The medical community often is not aware of compassionate use programs, leaving it at least partly to the patients and their families to seek out those treatment options. So the people who get access tend to be those “who yell the loudest and who are media savvy,” Caplan told BioWorld Today.

A 67-year-old patient who just suffered a stroke doesn’t make as compelling a news story, he offered by way of example. Then there are patients who are not familiar with social media channels or who simply don’t have regular internet access.

Plus, there’s the issue of cost. Insurance companies don’t reimburse for experimental therapies, so it’s either the company or the patient that foots the bill. In the case of Josh Hardy, the cost issue appeared irrelevant – the Max Cure Foundation reportedly offered to pay for the treatment – but patients who can’t afford treatment end up excluded.

The solution to that, Caplan said, would be for lawmakers to set up a fund for compassionate use programs. “We demand that Congress create that” and then the programs could be administered through a consistent process, open to all, rather than through “notes on Twitter.”


But even if a fully funded initiative is set up, companies might still want to think twice before providing drugs on a compassionate use basis. Firms have to wonder if there are any adverse events noted in compassionate use cases, “will they be held against the drug?” Caplan said.

“The problem is these are people who are so sick,” he added. “Sadly, most compassionate use drugs don’t work.”

In a best-case scenario, an adverse event will result only in some bad press, as Pluristem Therapeutics Inc. discovered in 2012, when investors sent shares dropping after a news article disclosed the death of a pediatric patient receiving the company’s PLX allogeneic cell therapy. Last year, however, a serious allergic reaction in a phase II study prompted an FDA hold. (See BioWorld Today, June 5, 2013.)

Worst-case, the death of a compassionate use patient itself could prompt a clinical suspension, further delaying the drug or preventing its path to market altogether.

And Chimerix’s concerns about being overwhelmed by trying to accommodate compassionate use requests was valid, too, Caplan added, “because ultimately the goal is to get the drug approved.” It becomes an issue of pitting one patient’s needs against the needs of many.

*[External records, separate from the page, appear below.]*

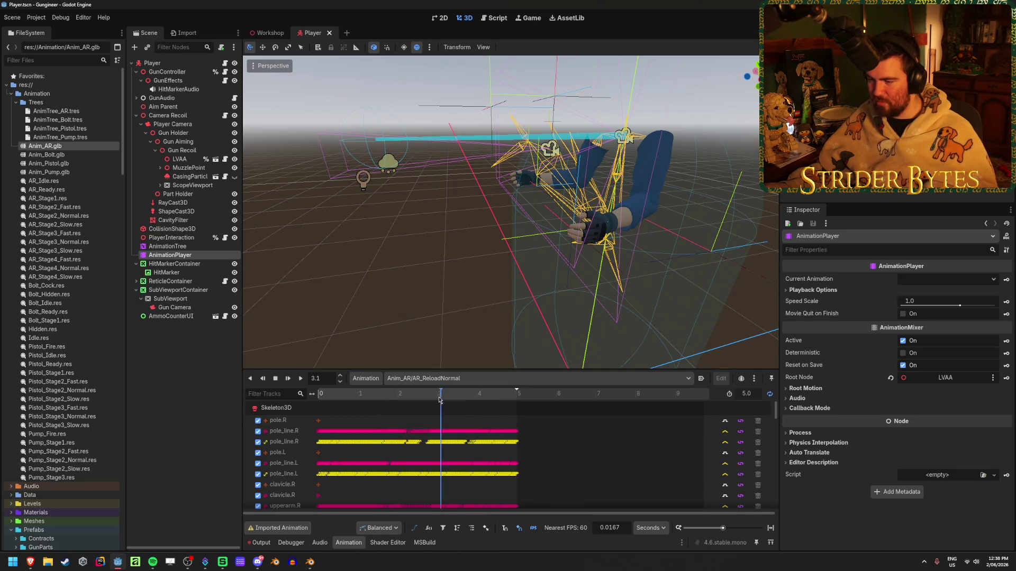
{"action": "left_click", "coordinate": [516, 403]}
{"action": "left_click_drag", "start_coordinate": [516, 403], "coordinate": [518, 403]}
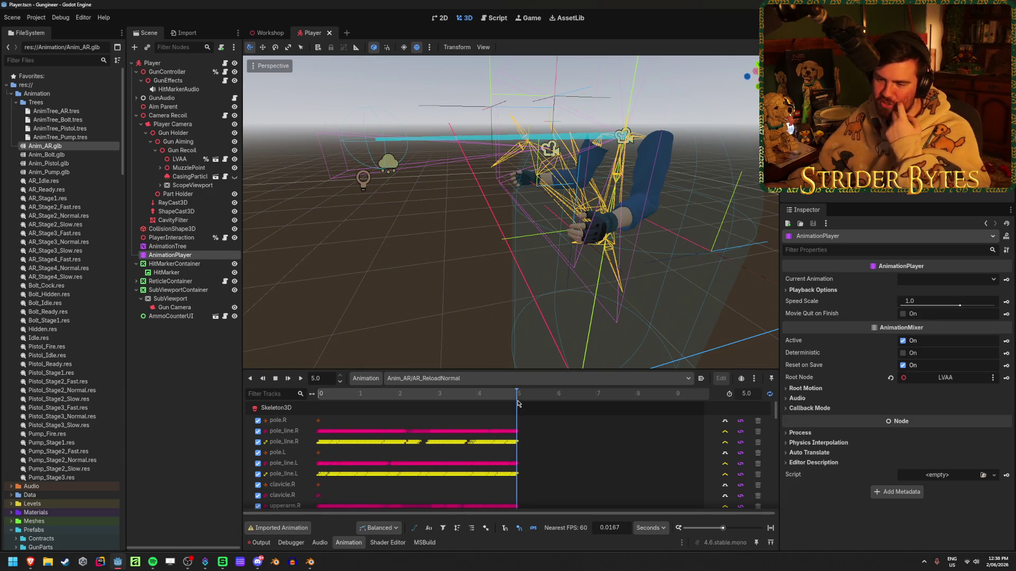
{"action": "mouse_move", "coordinate": [518, 403]}
{"action": "left_mouse_down"}
{"action": "mouse_move", "coordinate": [397, 408]}
{"action": "mouse_move", "coordinate": [520, 418]}
{"action": "left_mouse_up"}
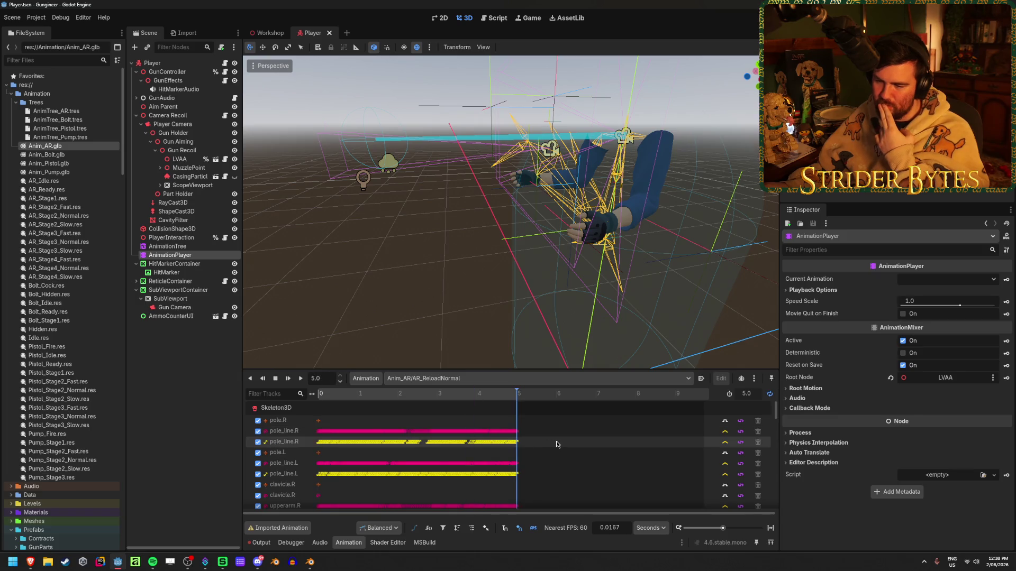
Check AR_ReloadSlow and AR_ReloadFast, return to AR_ReloadSlow, and save the Player scene.
{"action": "left_click", "coordinate": [450, 378]}
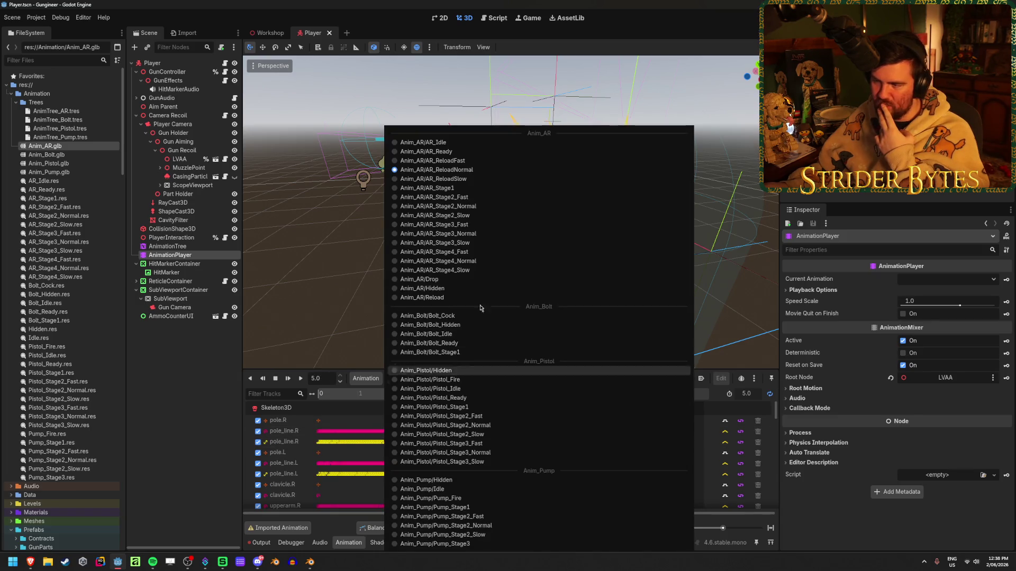
{"action": "left_click", "coordinate": [467, 179]}
{"action": "left_click", "coordinate": [632, 398]}
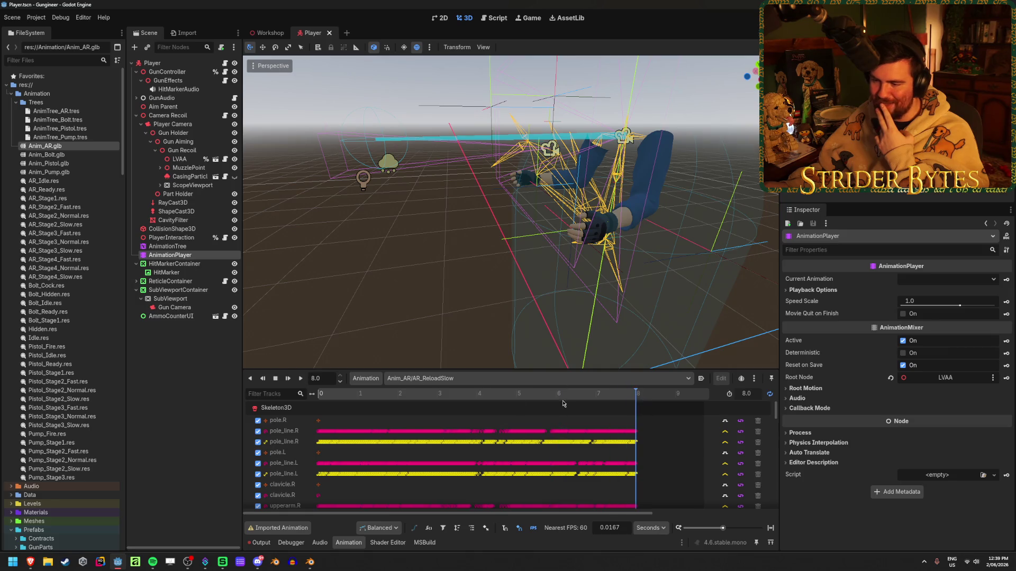
{"action": "left_click", "coordinate": [556, 378]}
{"action": "left_click", "coordinate": [449, 161]}
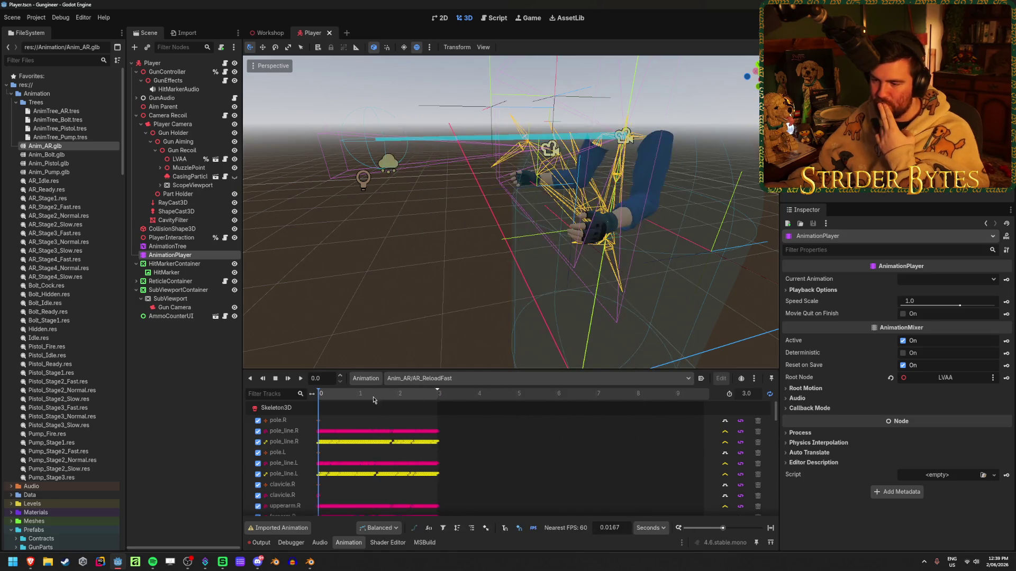
{"action": "left_click_drag", "start_coordinate": [373, 401], "coordinate": [474, 398]}
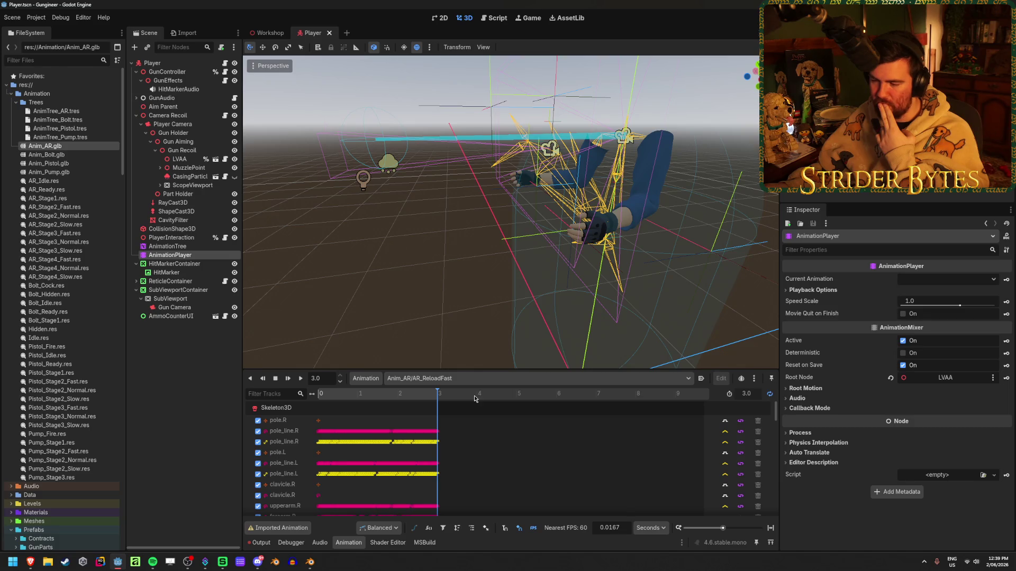
{"action": "key", "text": "ctrl+z"}
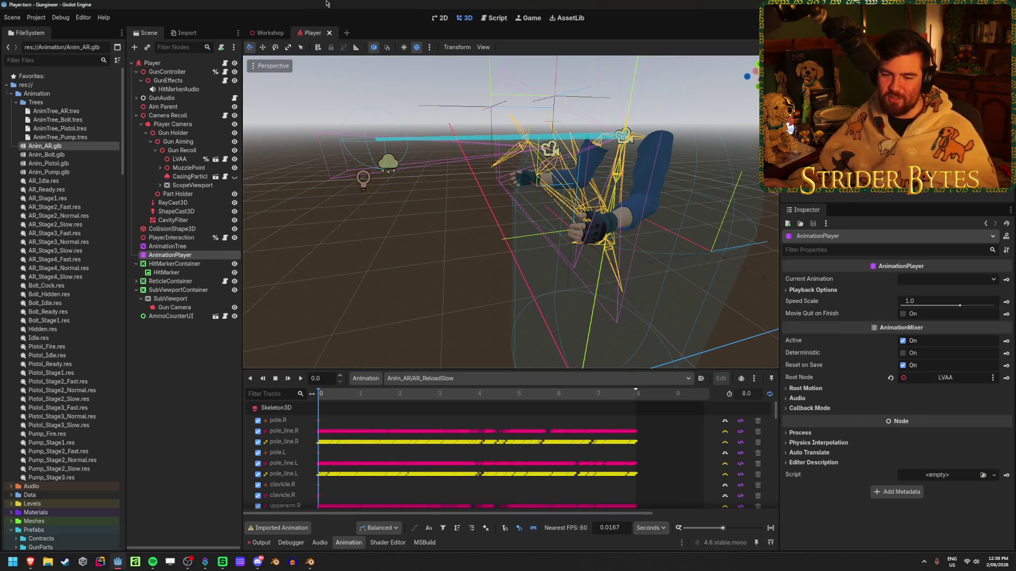
{"action": "key", "text": "ctrl+s"}
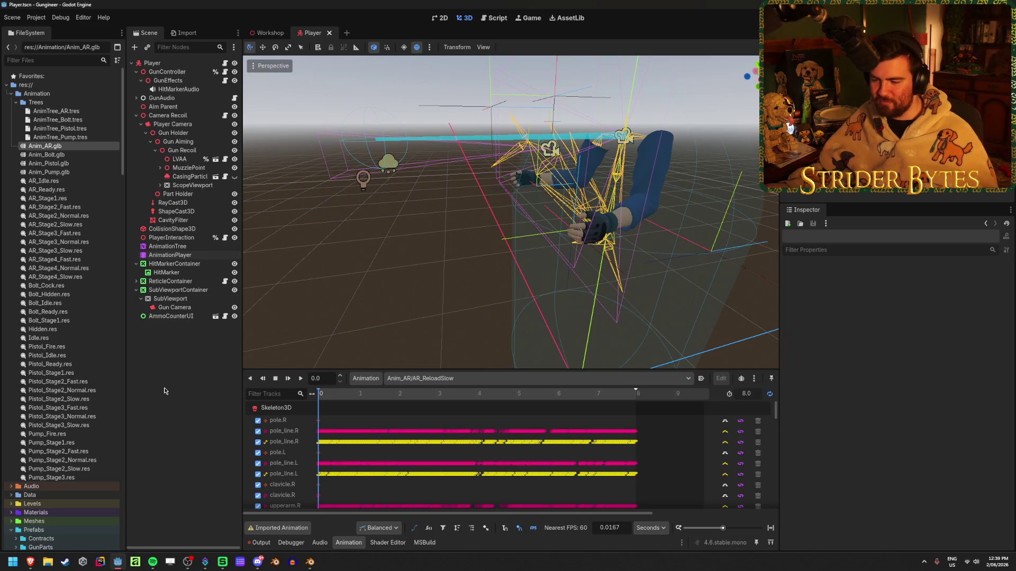
In Blender, play AR_Stage3_Normal, save ArmRig_AR.blend, and return to Godot.
{"action": "key", "text": "alt+Tab"}
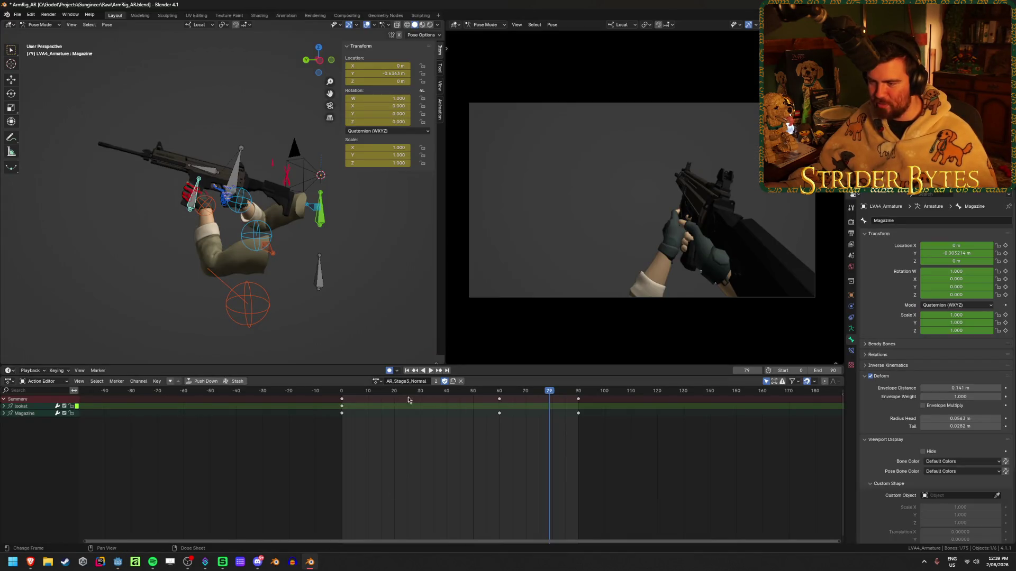
{"action": "key", "text": "space"}
{"action": "left_click", "coordinate": [431, 371]}
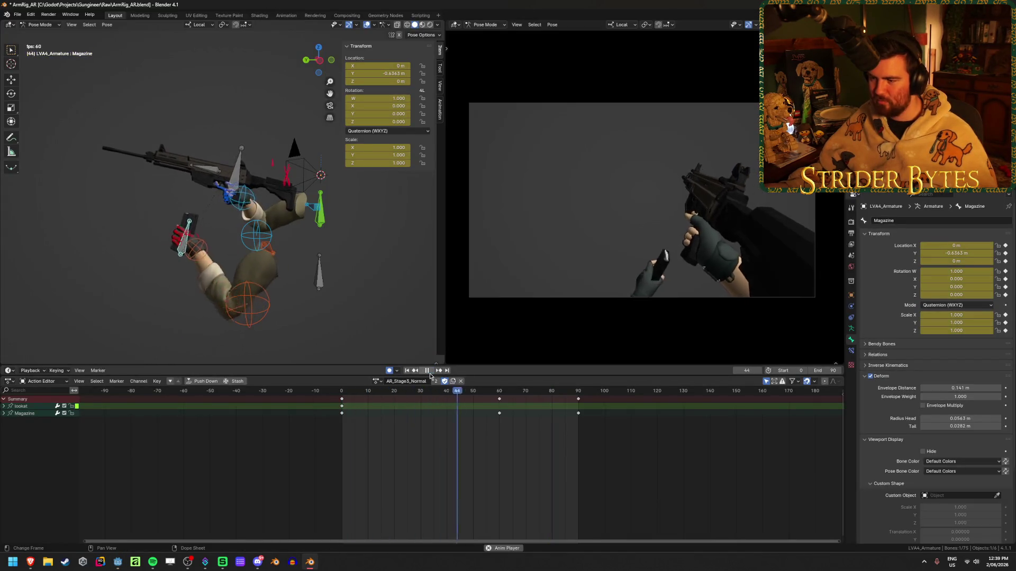
{"action": "left_click", "coordinate": [430, 375]}
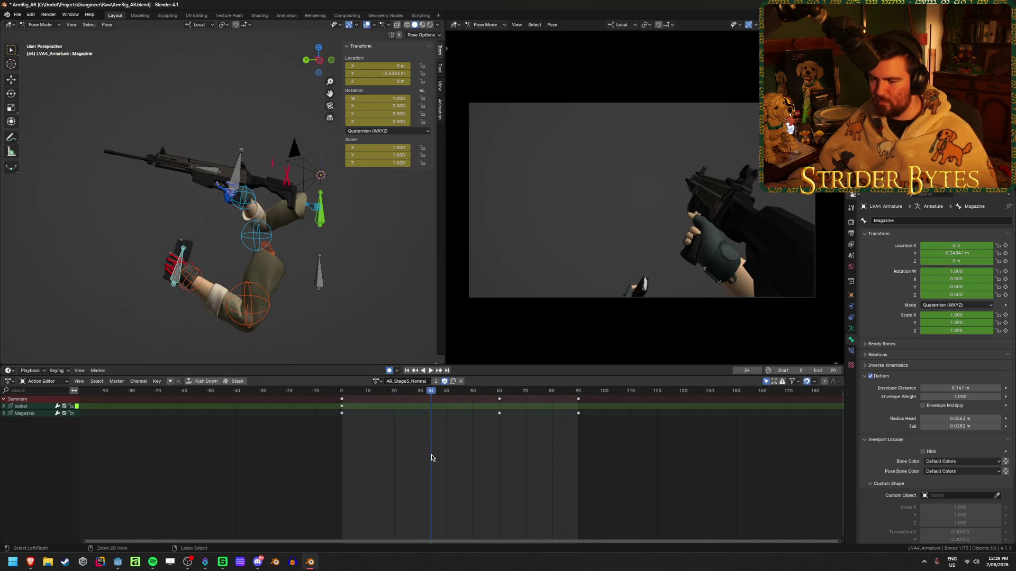
{"action": "key", "text": "ctrl+s"}
{"action": "left_click", "coordinate": [118, 562]}
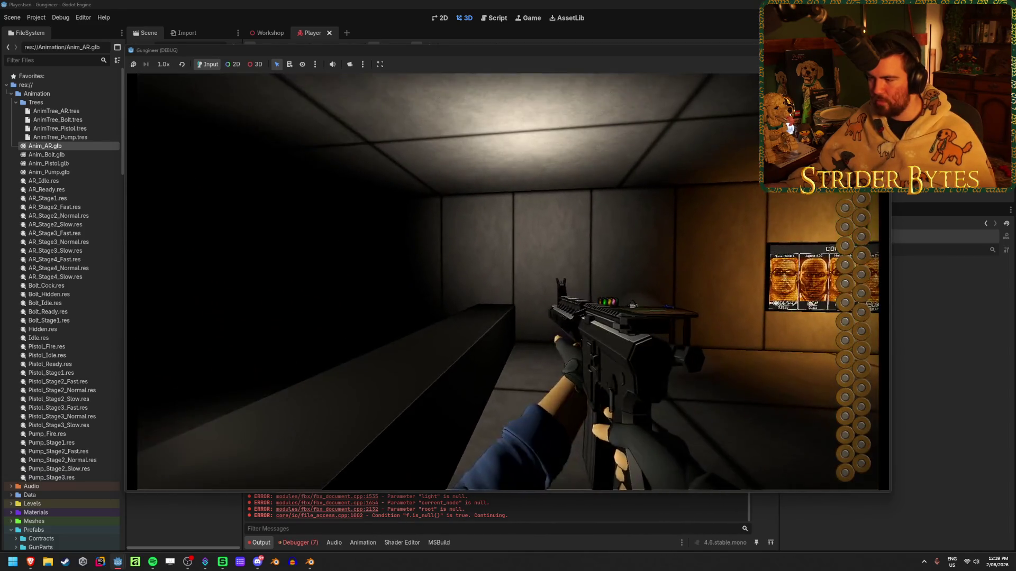
Fire the rifle and reload with R several times to test the in-game reload.
{"action": "left_click", "coordinate": [508, 281]}
{"action": "key", "text": "r"}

If the ongoing phase III trial yields positive data, Chimerix’s brincidofovir could have applications in multiple viral indications. The drug, a broad-spectrum antiviral designed to block the replication of double-stranded DNA viruses, is being tested for its ability to prevent CMV infection as the primary endpoint in the SUPPRESS trial, but secondary endpoints are testing the drug in adenovirus, BK virus and herpes simplex virus.

Chimerix is not yet disclosing the endpoint for the recently launched pilot trial in adenovirus. For the pivotal phase III program, the endpoint likely will be mortality.

And as for the attacks on him on social media this week, Moch said he doesn’t blame the family for their tenacity and actually spoke with Todd Hardy, the boy’s father. “I told him if it were my child, I’d do exactly the same thing.”

As “intense and unexpected” as it may have been, “it did help accelerate the process.”

Shares of Chimerix (NASDAQ:CMRX) gained $3.74, or 18 percent, to close Wednesday at $24.54.